ST. PETERSBURG, Fla. — A St. Pete couple got caught up in what they describe as a sophisticated rental scam while taking pandemic precautions when searching for a new home.
Laura Mulrooney and Chad Lance had been on the hunt for a two-bedroom home when someone contacted them about a property on 21st Avenue North in St. Petersburg.
“We really just couldn’t believe that we had the opportunity to have the space that we wanted right in the neighborhood we wanted,” said Mulrooney.
They say it wasn’t posted on Craigslist or Facebook Marketplace and believed they were speaking with a landlord associated with the rental agency, Main Street Renewal.
“Anyone I talked to said, like the lawyer, just make sure you get to see the house, just make sure you get into the house,” said Lance. “And the guy is like it’s COVID, we do it through Rently.”
Rently has become a popular option for listing agents and renters during the pandemic.
It offers people access to self-guided tours of properties by using a one-time electronic code for gaining entry.
Investigators believe the unknown suspect likely knew about the third-party app and used it to his advantage.
Mulrooney and Lance say the man who identified himself as Clark J. Peterson had first-hand knowledge of the interior of the property while guiding them through their self-guided tour over the phone.
“He told us exactly what doors to lock to make sure the door to this one is locked, make sure the door to this is locked,” said Mulrooney.
Within a day, the couple had been approved and signed what appeared to be a legitimate lease.
“I was scammed,” said Mulrooney. “And I consider myself relatively intelligent and thorough in my research and it happened.”
The listing through Main Street Renewal is $1,800 a month. Mulrooney and Lance were offered to rent the home at about half that price.
They paid $1,400 in the first month’s rent and a security deposit through Zelle before realizing they wouldn’t be getting the keys to their new home.
“Wire transfers are always a little bit harder to track, especially with Zelle, Cash App, and Venmo,” said Det. Bryan Andrews. “And it’s because you can usually create a profile with limited information or even fictitious information so that makes it harder on our end when we go through the subpoena process to try to figure out who the genuine owner is.”
Main Street Renewal has a sign posted on the property’s front window warning about potential scams.
Both Mulrooney and Lance recall the unknown suspect referencing the sign in an effort to throw them off.
“I need more and more people to know because this is a very sophisticated scam,” said Mulrooney.

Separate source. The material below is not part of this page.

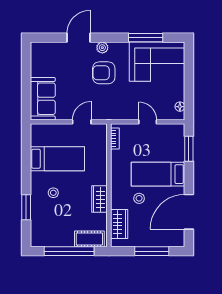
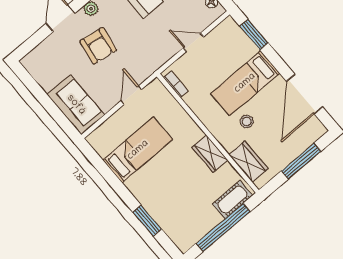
armchair: (104, 73) -> (98, 46), moved, turned -81
stool: (53, 193) -> (161, 185), removed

Main Street Renewal sent ABC Action News the following statement:
“We continue to work to proactively identify possible scammers so appropriate action can be taken to safeguard our current and prospective residents, and our communities. If an individual in one of our homes or attempting to lease one of our homes is affected, we strongly encourage them to contact local authorities to report the incident. We regularly update fraud prevention recommendations posted on our website and urge prospective residents to look for visible signage posted on all of our homes about safety best practices, where to find verified listings and how to spot a rental scam. As a matter of policy, we never advertise on Craigslist or Facebook, and never request payments via PayPal or other apps.
Consumers should never sign a lease unless it has been provided by an official representative of the property management company, for a home clearly listed on that company’s website. We recommend that residents leasing a home be wary of rents listed for a lower price than is typical for the neighborhood, because scammers often create fake listings with significantly low rent amounts. If contacted by a landlord who states that he/she is out of the country, it is likely a scam. Consumers should never wire funds or submit payment via a payment app, and should never distribute personal information such as a social security number or financial information such as bank account numbers. If approached by someone requesting any of this information, consumers should contact the local authorities to report the incident.”